Long-Term Increase in Death Rates After Head Injury

Young adults have increased mortality more than a year after even mild injury

FRIDAY, March 11 (HealthDay News) -- Head injury is associated with increased susceptibility to death for at least 13 years after hospital admission, according to a study published online Jan. 31 in the Journal of Neurology, Neurosurgery & Psychiatry.

Tom M. McMillan, M.D., from the University of Glasgow in the United Kingdom, and colleagues reviewed data from a cohort of 767 patients who sustained head injuries. Patients were matched with two controls: one by age, gender, and social deprivation, and the other for duration of hospital stay not due to a head injury. Patients were followed up for 13 years.

The investigators found that two-fifths of the patients who had sustained a head injury had died during the study period.
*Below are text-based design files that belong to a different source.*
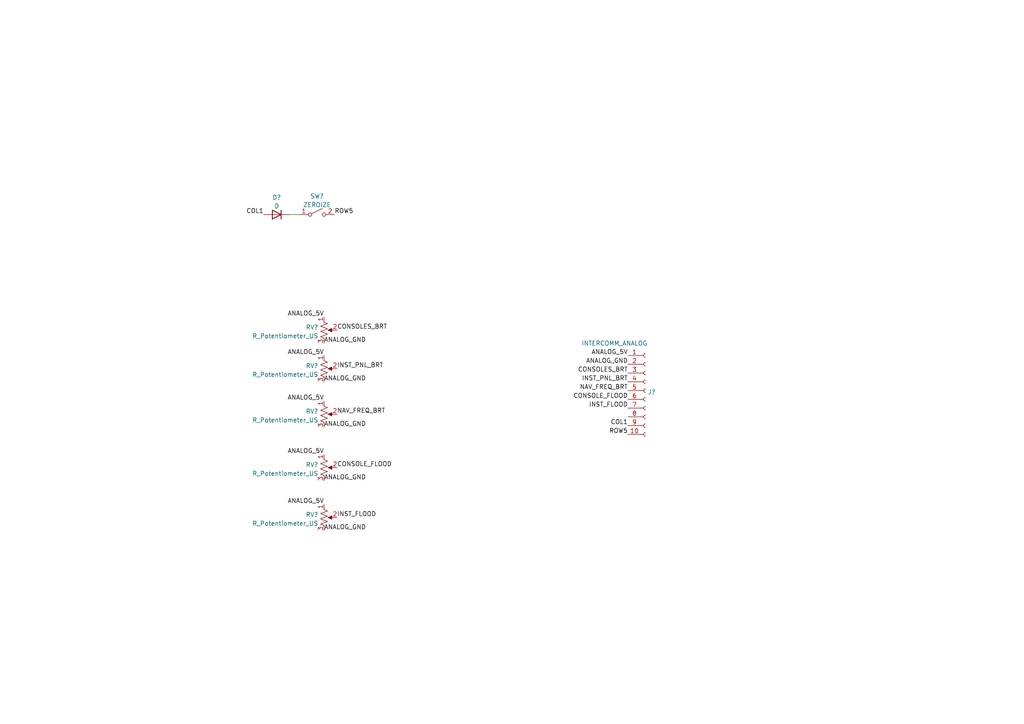
<source format=kicad_sch>
(kicad_sch (version 20211123) (generator eeschema)

  (uuid acf48e63-2282-4117-a961-9c31366ee4b6)

  (paper "A4")

  


  (wire (pts (xy 84.074 62.23) (xy 86.868 62.23))
    (stroke (width 0) (type default) (color 0 0 0 0))
    (uuid 4e44e746-7dcc-465f-88bf-ea7132825740)
  )

  (label "ANALOG_5V" (at 93.98 146.304 180)
    (effects (font (size 1.27 1.27)) (justify right bottom))
    (uuid 0619c127-f782-4031-bac7-ba779964468a)
  )
  (label "INST_FLOOD" (at 97.79 150.114 0)
    (effects (font (size 1.27 1.27)) (justify left bottom))
    (uuid 103f2611-e1e6-48f6-82b5-68a74445dc06)
  )
  (label "INST_PNL_BRT" (at 97.79 106.934 0)
    (effects (font (size 1.27 1.27)) (justify left bottom))
    (uuid 1485db95-d0c6-4b0f-9e04-ebcb307dcacd)
  )
  (label "CONSOLES_BRT" (at 182.118 108.204 180)
    (effects (font (size 1.27 1.27)) (justify right bottom))
    (uuid 1bfdf561-2ad0-46d3-82f0-23bb509664f2)
  )
  (label "ANALOG_GND" (at 93.98 123.952 0)
    (effects (font (size 1.27 1.27)) (justify left bottom))
    (uuid 254996f8-1a23-4ffe-bb03-0f93bcf407ef)
  )
  (label "COL1" (at 76.454 62.23 180)
    (effects (font (size 1.27 1.27)) (justify right bottom))
    (uuid 38e6d49b-b447-4de1-9b34-6598cf558489)
  )
  (label "NAV_FREQ_BRT" (at 97.79 120.142 0)
    (effects (font (size 1.27 1.27)) (justify left bottom))
    (uuid 3a3ed8f4-3de1-40f0-91c6-59371135507f)
  )
  (label "ANALOG_GND" (at 93.98 153.924 0)
    (effects (font (size 1.27 1.27)) (justify left bottom))
    (uuid 4b6f613b-d8c2-4ceb-ae4b-cafd51d04456)
  )
  (label "INST_PNL_BRT" (at 182.118 110.744 180)
    (effects (font (size 1.27 1.27)) (justify right bottom))
    (uuid 508d5cdb-c90a-4286-87e7-8319ded9f257)
  )
  (label "INST_FLOOD" (at 182.118 118.364 180)
    (effects (font (size 1.27 1.27)) (justify right bottom))
    (uuid 582571bc-66b6-4360-96fc-43f2c5548cbf)
  )
  (label "COL1" (at 182.118 123.444 180)
    (effects (font (size 1.27 1.27)) (justify right bottom))
    (uuid 59576ec1-218e-40d9-838c-1433a6a19a72)
  )
  (label "CONSOLE_FLOOD" (at 97.79 135.636 0)
    (effects (font (size 1.27 1.27)) (justify left bottom))
    (uuid 5c024e3b-19fa-4936-9b54-391760c0d0d5)
  )
  (label "ANALOG_GND" (at 93.98 110.744 0)
    (effects (font (size 1.27 1.27)) (justify left bottom))
    (uuid 5e09b41f-a82c-417b-8cb8-790d1354b8d1)
  )
  (label "ANALOG_5V" (at 182.118 103.124 180)
    (effects (font (size 1.27 1.27)) (justify right bottom))
    (uuid 705cb78f-ce74-4de7-9f50-7bb715a5ae8c)
  )
  (label "ANALOG_5V" (at 93.98 131.826 180)
    (effects (font (size 1.27 1.27)) (justify right bottom))
    (uuid 7ce08550-09b5-4364-b3a5-a014713818f3)
  )
  (label "CONSOLES_BRT" (at 97.79 95.758 0)
    (effects (font (size 1.27 1.27)) (justify left bottom))
    (uuid 8513e342-a061-49df-8533-cd49c2534d85)
  )
  (label "ANALOG_GND" (at 182.118 105.664 180)
    (effects (font (size 1.27 1.27)) (justify right bottom))
    (uuid 8d68c733-104d-4a5c-a32b-17a041db21be)
  )
  (label "NAV_FREQ_BRT" (at 182.118 113.284 180)
    (effects (font (size 1.27 1.27)) (justify right bottom))
    (uuid 9c2f63ae-01c9-4fca-af87-e7c9c944e4f6)
  )
  (label "ANALOG_GND" (at 93.98 139.446 0)
    (effects (font (size 1.27 1.27)) (justify left bottom))
    (uuid a892df4c-44ea-4ae6-8de5-e678814ee5ea)
  )
  (label "ANALOG_5V" (at 93.98 116.332 180)
    (effects (font (size 1.27 1.27)) (justify right bottom))
    (uuid aaf68adf-ef29-40ba-acc9-f0980e7c41f1)
  )
  (label "ANALOG_5V" (at 93.98 103.124 180)
    (effects (font (size 1.27 1.27)) (justify right bottom))
    (uuid ba2cd8ef-10b0-42f8-90e1-ba4dc566d2b3)
  )
  (label "ANALOG_5V" (at 93.98 91.948 180)
    (effects (font (size 1.27 1.27)) (justify right bottom))
    (uuid d0d2a2ff-d017-44b8-9452-be8f65fe31b9)
  )
  (label "CONSOLE_FLOOD" (at 182.118 115.824 180)
    (effects (font (size 1.27 1.27)) (justify right bottom))
    (uuid d2a9aeaf-4b4f-4a30-bf84-463ca3490f9d)
  )
  (label "ANALOG_GND" (at 93.98 99.568 0)
    (effects (font (size 1.27 1.27)) (justify left bottom))
    (uuid e440e7e6-faa8-4c24-bdf9-4c5507392276)
  )
  (label "ROW5" (at 182.118 125.984 180)
    (effects (font (size 1.27 1.27)) (justify right bottom))
    (uuid f39a2500-72af-458c-b1be-37cee4277593)
  )
  (label "ROW5" (at 97.028 62.23 0)
    (effects (font (size 1.27 1.27)) (justify left bottom))
    (uuid f56ba32a-99e9-4861-aae4-378815ee3069)
  )

  (symbol (lib_id "Switch:SW_SPST") (at 91.948 62.23 0) (unit 1)
    (in_bom yes) (on_board yes) (fields_autoplaced)
    (uuid 08da786b-5e9d-40d5-b35a-969b7b534e29)
    (property "Reference" "SW?" (id 0) (at 91.948 56.8792 0))
    (property "Value" "ZEROIZE" (id 1) (at 91.948 59.4161 0))
    (property "Footprint" "" (id 2) (at 91.948 62.23 0)
      (effects (font (size 1.27 1.27)) hide)
    )
    (property "Datasheet" "~" (id 3) (at 91.948 62.23 0)
      (effects (font (size 1.27 1.27)) hide)
    )
    (pin "1" (uuid eee62cd8-220a-4336-b3c6-c31d91136193))
    (pin "2" (uuid 2433a823-c1bd-4609-b059-cae887997318))
  )

  (symbol (lib_id "Device:R_Potentiometer_US") (at 93.98 150.114 0) (unit 1)
    (in_bom yes) (on_board yes) (fields_autoplaced)
    (uuid 25b3a268-52dc-4cc0-8cf5-46569c455336)
    (property "Reference" "RV?" (id 0) (at 92.3291 149.2793 0)
      (effects (font (size 1.27 1.27)) (justify right))
    )
    (property "Value" "R_Potentiometer_US" (id 1) (at 92.3291 151.8162 0)
      (effects (font (size 1.27 1.27)) (justify right))
    )
    (property "Footprint" "" (id 2) (at 93.98 150.114 0)
      (effects (font (size 1.27 1.27)) hide)
    )
    (property "Datasheet" "~" (id 3) (at 93.98 150.114 0)
      (effects (font (size 1.27 1.27)) hide)
    )
    (pin "1" (uuid 062a25d2-16a8-42cc-9266-425be22c229f))
    (pin "2" (uuid 76d6f866-7faf-4adf-89d6-da0d6c251bbe))
    (pin "3" (uuid 2fca2339-704f-48f1-8d1a-95b70f65106c))
  )

  (symbol (lib_id "Device:R_Potentiometer_US") (at 93.98 120.142 0) (unit 1)
    (in_bom yes) (on_board yes) (fields_autoplaced)
    (uuid 2cbf6b75-b4c5-451e-834a-78363643b250)
    (property "Reference" "RV?" (id 0) (at 92.3291 119.3073 0)
      (effects (font (size 1.27 1.27)) (justify right))
    )
    (property "Value" "R_Potentiometer_US" (id 1) (at 92.3291 121.8442 0)
      (effects (font (size 1.27 1.27)) (justify right))
    )
    (property "Footprint" "" (id 2) (at 93.98 120.142 0)
      (effects (font (size 1.27 1.27)) hide)
    )
    (property "Datasheet" "~" (id 3) (at 93.98 120.142 0)
      (effects (font (size 1.27 1.27)) hide)
    )
    (pin "1" (uuid 156567d7-cbdc-41d5-b91b-7cc1e7a22abc))
    (pin "2" (uuid 41b96307-77bc-4520-90ee-c2d4a0205982))
    (pin "3" (uuid b5701db0-59e5-4680-baed-257f7955de60))
  )

  (symbol (lib_id "Device:R_Potentiometer_US") (at 93.98 135.636 0) (unit 1)
    (in_bom yes) (on_board yes) (fields_autoplaced)
    (uuid 3519cadf-9747-4f0d-b344-e545dfddb060)
    (property "Reference" "RV?" (id 0) (at 92.3291 134.8013 0)
      (effects (font (size 1.27 1.27)) (justify right))
    )
    (property "Value" "R_Potentiometer_US" (id 1) (at 92.3291 137.3382 0)
      (effects (font (size 1.27 1.27)) (justify right))
    )
    (property "Footprint" "" (id 2) (at 93.98 135.636 0)
      (effects (font (size 1.27 1.27)) hide)
    )
    (property "Datasheet" "~" (id 3) (at 93.98 135.636 0)
      (effects (font (size 1.27 1.27)) hide)
    )
    (pin "1" (uuid b58dcc72-fb02-4eb5-9bfd-ec2c95a5c85a))
    (pin "2" (uuid cbeb2674-0a1e-4574-a308-e6e32eb5d058))
    (pin "3" (uuid cc6a4258-4efd-4e25-8b2d-6c06171ccfc9))
  )

  (symbol (lib_id "Device:D") (at 80.264 62.23 180) (unit 1)
    (in_bom yes) (on_board yes) (fields_autoplaced)
    (uuid 8515abcb-8414-4b1c-acfe-8a341cb1c8f2)
    (property "Reference" "D?" (id 0) (at 80.264 57.2602 0))
    (property "Value" "D" (id 1) (at 80.264 59.7971 0))
    (property "Footprint" "" (id 2) (at 80.264 62.23 0)
      (effects (font (size 1.27 1.27)) hide)
    )
    (property "Datasheet" "~" (id 3) (at 80.264 62.23 0)
      (effects (font (size 1.27 1.27)) hide)
    )
    (pin "1" (uuid 7370af15-b7d8-46f7-b908-f8ec4313c4c9))
    (pin "2" (uuid ea874011-2809-483c-bb98-be6102e3aed6))
  )

  (symbol (lib_id "Connector:Conn_01x10_Female") (at 187.198 113.284 0) (unit 1)
    (in_bom yes) (on_board yes)
    (uuid a7505188-00a1-4388-80fc-ca272fd40f37)
    (property "Reference" "J?" (id 0) (at 187.9092 113.7193 0)
      (effects (font (size 1.27 1.27)) (justify left))
    )
    (property "Value" "INTERCOMM_ANALOG" (id 1) (at 168.656 99.568 0)
      (effects (font (size 1.27 1.27)) (justify left))
    )
    (property "Footprint" "Connector_Molex:Molex_KK-254_AE-6410-10A_1x10_P2.54mm_Vertical" (id 2) (at 187.198 113.284 0)
      (effects (font (size 1.27 1.27)) hide)
    )
    (property "Datasheet" "~" (id 3) (at 187.198 113.284 0)
      (effects (font (size 1.27 1.27)) hide)
    )
    (pin "1" (uuid 9a2111a3-706a-4edc-a40a-9607b6c22902))
    (pin "10" (uuid b0335187-ae73-4a66-a60a-d82849d2662a))
    (pin "2" (uuid 5bd4f5a9-d4d4-4dda-b301-f35249a6cc90))
    (pin "3" (uuid 9b25ce87-b387-430d-a8a3-76e35ae29f41))
    (pin "4" (uuid cf9176fd-d911-4160-b9a8-ca84e21e0f70))
    (pin "5" (uuid 4463b386-9624-4524-a1f1-1edbc87dcaaf))
    (pin "6" (uuid 6f78fb49-88b0-4292-99c0-68be8deaf51b))
    (pin "7" (uuid 21797c60-46cb-4e06-a62b-d73594d28b87))
    (pin "8" (uuid f91a00d5-a5c6-4876-8877-bdc88f2179a8))
    (pin "9" (uuid de40917b-f429-4b03-860a-567d673cb16a))
  )

  (symbol (lib_id "Device:R_Potentiometer_US") (at 93.98 106.934 0) (unit 1)
    (in_bom yes) (on_board yes) (fields_autoplaced)
    (uuid ba36737f-79db-4f23-b72d-30212b3c9e76)
    (property "Reference" "RV?" (id 0) (at 92.3291 106.0993 0)
      (effects (font (size 1.27 1.27)) (justify right))
    )
    (property "Value" "R_Potentiometer_US" (id 1) (at 92.3291 108.6362 0)
      (effects (font (size 1.27 1.27)) (justify right))
    )
    (property "Footprint" "" (id 2) (at 93.98 106.934 0)
      (effects (font (size 1.27 1.27)) hide)
    )
    (property "Datasheet" "~" (id 3) (at 93.98 106.934 0)
      (effects (font (size 1.27 1.27)) hide)
    )
    (pin "1" (uuid b5973ee5-eef9-43b2-8034-73c179cd21e8))
    (pin "2" (uuid b06a6ae9-c200-48a9-8b65-26cd6b5610c6))
    (pin "3" (uuid 328ac235-458a-4bdd-8e0d-dee9b0a72d39))
  )

  (symbol (lib_id "Device:R_Potentiometer_US") (at 93.98 95.758 0) (unit 1)
    (in_bom yes) (on_board yes) (fields_autoplaced)
    (uuid fc29a1f4-269a-4851-a87d-0112fb83bc7d)
    (property "Reference" "RV?" (id 0) (at 92.3291 94.9233 0)
      (effects (font (size 1.27 1.27)) (justify right))
    )
    (property "Value" "R_Potentiometer_US" (id 1) (at 92.3291 97.4602 0)
      (effects (font (size 1.27 1.27)) (justify right))
    )
    (property "Footprint" "" (id 2) (at 93.98 95.758 0)
      (effects (font (size 1.27 1.27)) hide)
    )
    (property "Datasheet" "~" (id 3) (at 93.98 95.758 0)
      (effects (font (size 1.27 1.27)) hide)
    )
    (pin "1" (uuid 097f5458-5ea5-41d8-b84d-b89e4fdff9fa))
    (pin "2" (uuid 768edb5f-4e17-4b62-a80b-046165a61c31))
    (pin "3" (uuid b803c217-d038-4dc3-9163-40e8b0c267ad))
  )
)

</source>
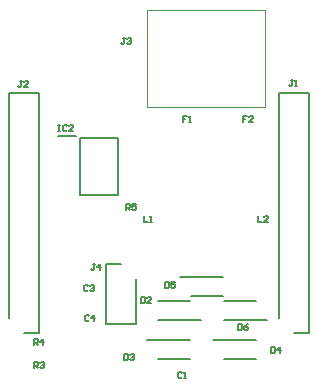
<source format=gto>
G04*
G04 #@! TF.GenerationSoftware,Altium Limited,Altium Designer,19.1.7 (138)*
G04*
G04 Layer_Color=65535*
%FSLAX24Y24*%
%MOIN*%
G70*
G01*
G75*
%ADD10C,0.0079*%
%ADD11C,0.0039*%
%ADD12C,0.0050*%
D10*
X4250Y-9700D02*
Y-8200D01*
X3250Y-9700D02*
X4250D01*
X3250D02*
Y-7700D01*
X3750D01*
X4969Y-8945D02*
X6032D01*
X4969Y-9555D02*
X6396D01*
X4969Y-10855D02*
X6032D01*
X4604Y-10245D02*
X6032D01*
X7168Y-10855D02*
X8231D01*
X6804Y-10245D02*
X8231D01*
X7168Y-8945D02*
X8231D01*
X7168Y-9555D02*
X8596D01*
X6069Y-8755D02*
X7132D01*
X5704Y-8145D02*
X7132D01*
X9000Y-9500D02*
Y-2000D01*
X10000D01*
Y-10000D02*
Y-2000D01*
X9500Y-10000D02*
X10000D01*
X0Y-9500D02*
Y-2000D01*
X1000D01*
Y-10000D02*
Y-2000D01*
X500Y-10000D02*
X1000D01*
X1632Y-3434D02*
X2232D01*
X2370Y-5415D02*
Y-3485D01*
Y-5415D02*
X3630D01*
Y-3485D01*
X2370D02*
X3630D01*
D11*
X8534Y-2464D02*
Y764D01*
X4597Y-2464D02*
X8534D01*
X4597D02*
Y764D01*
X8534D01*
D12*
X2883Y-7700D02*
X2817D01*
X2850D01*
Y-7867D01*
X2817Y-7900D01*
X2783D01*
X2750Y-7867D01*
X3050Y-7900D02*
Y-7700D01*
X2950Y-7800D01*
X3083D01*
X3883Y-150D02*
X3817D01*
X3850D01*
Y-317D01*
X3817Y-350D01*
X3783D01*
X3750Y-317D01*
X3950Y-183D02*
X3983Y-150D01*
X4050D01*
X4083Y-183D01*
Y-217D01*
X4050Y-250D01*
X4017D01*
X4050D01*
X4083Y-283D01*
Y-317D01*
X4050Y-350D01*
X3983D01*
X3950Y-317D01*
X4400Y-8800D02*
Y-9000D01*
X4500D01*
X4533Y-8967D01*
Y-8833D01*
X4500Y-8800D01*
X4400D01*
X4733Y-9000D02*
X4600D01*
X4733Y-8867D01*
Y-8833D01*
X4700Y-8800D01*
X4633D01*
X4600Y-8833D01*
X5783Y-11333D02*
X5750Y-11300D01*
X5683D01*
X5650Y-11333D01*
Y-11467D01*
X5683Y-11500D01*
X5750D01*
X5783Y-11467D01*
X5850Y-11500D02*
X5917D01*
X5883D01*
Y-11300D01*
X5850Y-11333D01*
X3850Y-10700D02*
Y-10900D01*
X3950D01*
X3983Y-10867D01*
Y-10733D01*
X3950Y-10700D01*
X3850D01*
X4050Y-10733D02*
X4083Y-10700D01*
X4150D01*
X4183Y-10733D01*
Y-10767D01*
X4150Y-10800D01*
X4117D01*
X4150D01*
X4183Y-10833D01*
Y-10867D01*
X4150Y-10900D01*
X4083D01*
X4050Y-10867D01*
X8750Y-10450D02*
Y-10650D01*
X8850D01*
X8883Y-10617D01*
Y-10483D01*
X8850Y-10450D01*
X8750D01*
X9050Y-10650D02*
Y-10450D01*
X8950Y-10550D01*
X9083D01*
X7650Y-9700D02*
Y-9900D01*
X7750D01*
X7783Y-9867D01*
Y-9733D01*
X7750Y-9700D01*
X7650D01*
X7983D02*
X7917Y-9733D01*
X7850Y-9800D01*
Y-9867D01*
X7883Y-9900D01*
X7950D01*
X7983Y-9867D01*
Y-9833D01*
X7950Y-9800D01*
X7850D01*
X5200Y-8300D02*
Y-8500D01*
X5300D01*
X5333Y-8467D01*
Y-8333D01*
X5300Y-8300D01*
X5200D01*
X5533D02*
X5400D01*
Y-8400D01*
X5467Y-8367D01*
X5500D01*
X5533Y-8400D01*
Y-8467D01*
X5500Y-8500D01*
X5433D01*
X5400Y-8467D01*
X4500Y-6100D02*
Y-6300D01*
X4633D01*
X4700D02*
X4767D01*
X4733D01*
Y-6100D01*
X4700Y-6133D01*
X8300Y-6100D02*
Y-6300D01*
X8433D01*
X8633D02*
X8500D01*
X8633Y-6167D01*
Y-6133D01*
X8600Y-6100D01*
X8533D01*
X8500Y-6133D01*
X5933Y-2750D02*
X5800D01*
Y-2850D01*
X5867D01*
X5800D01*
Y-2950D01*
X6000D02*
X6067D01*
X6033D01*
Y-2750D01*
X6000Y-2783D01*
X7933Y-2750D02*
X7800D01*
Y-2850D01*
X7867D01*
X7800D01*
Y-2950D01*
X8133D02*
X8000D01*
X8133Y-2817D01*
Y-2783D01*
X8100Y-2750D01*
X8033D01*
X8000Y-2783D01*
X9483Y-1550D02*
X9417D01*
X9450D01*
Y-1717D01*
X9417Y-1750D01*
X9383D01*
X9350Y-1717D01*
X9550Y-1750D02*
X9617D01*
X9583D01*
Y-1550D01*
X9550Y-1583D01*
X3900Y-5900D02*
Y-5700D01*
X4000D01*
X4033Y-5733D01*
Y-5800D01*
X4000Y-5833D01*
X3900D01*
X3967D02*
X4033Y-5900D01*
X4233Y-5700D02*
X4100D01*
Y-5800D01*
X4167Y-5767D01*
X4200D01*
X4233Y-5800D01*
Y-5867D01*
X4200Y-5900D01*
X4133D01*
X4100Y-5867D01*
X433Y-1600D02*
X367D01*
X400D01*
Y-1767D01*
X367Y-1800D01*
X333D01*
X300Y-1767D01*
X633Y-1800D02*
X500D01*
X633Y-1667D01*
Y-1633D01*
X600Y-1600D01*
X533D01*
X500Y-1633D01*
X1650Y-3050D02*
X1717D01*
X1683D01*
Y-3250D01*
X1650D01*
X1717D01*
X1950Y-3083D02*
X1917Y-3050D01*
X1850D01*
X1817Y-3083D01*
Y-3217D01*
X1850Y-3250D01*
X1917D01*
X1950Y-3217D01*
X2150Y-3250D02*
X2017D01*
X2150Y-3117D01*
Y-3083D01*
X2117Y-3050D01*
X2050D01*
X2017Y-3083D01*
X2633Y-8433D02*
X2600Y-8400D01*
X2533D01*
X2500Y-8433D01*
Y-8567D01*
X2533Y-8600D01*
X2600D01*
X2633Y-8567D01*
X2700Y-8433D02*
X2733Y-8400D01*
X2800D01*
X2833Y-8433D01*
Y-8467D01*
X2800Y-8500D01*
X2767D01*
X2800D01*
X2833Y-8533D01*
Y-8567D01*
X2800Y-8600D01*
X2733D01*
X2700Y-8567D01*
X2683Y-9433D02*
X2650Y-9400D01*
X2583D01*
X2550Y-9433D01*
Y-9567D01*
X2583Y-9600D01*
X2650D01*
X2683Y-9567D01*
X2850Y-9600D02*
Y-9400D01*
X2750Y-9500D01*
X2883D01*
X850Y-10400D02*
Y-10200D01*
X950D01*
X983Y-10233D01*
Y-10300D01*
X950Y-10333D01*
X850D01*
X917D02*
X983Y-10400D01*
X1150D02*
Y-10200D01*
X1050Y-10300D01*
X1183D01*
X850Y-11150D02*
Y-10950D01*
X950D01*
X983Y-10983D01*
Y-11050D01*
X950Y-11083D01*
X850D01*
X917D02*
X983Y-11150D01*
X1050Y-10983D02*
X1083Y-10950D01*
X1150D01*
X1183Y-10983D01*
Y-11017D01*
X1150Y-11050D01*
X1117D01*
X1150D01*
X1183Y-11083D01*
Y-11117D01*
X1150Y-11150D01*
X1083D01*
X1050Y-11117D01*
M02*

</source>
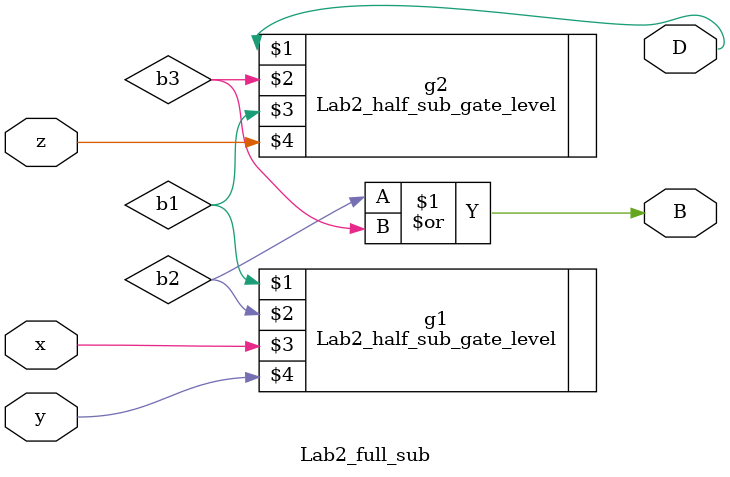
<source format=v>
module Lab2_full_sub(output D,B,input x,y,z);
	wire b1,b2,b3;
	Lab2_half_sub_gate_level g1(b1,b2,x,y);
	Lab2_half_sub_gate_level g2(D,b3,b1,z);
	or g3(B,b2,b3);
endmodule

</source>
The death rate among head injury patients was 30.99 per 1,000 per year, compared to 13.72 per 1,000 per year in the control group. More than a year after injury, the death rate in adults aged 15 to 54 was 17.36 per 1,000 per year in the head injury group compared to 2.36 per 1,000 per year in the control group. For older adults, the difference was less pronounced. Young adults who sustained mild head injuries also had an increased death rate of 14.82 per 1,000 per year compared to 2.21 in the control group. There was no link found between gender or social deprivation and death rates after a head injury.

"The elevated risk of mortality after mild head injury and in younger adults makes further study in this area a priority," the authors write.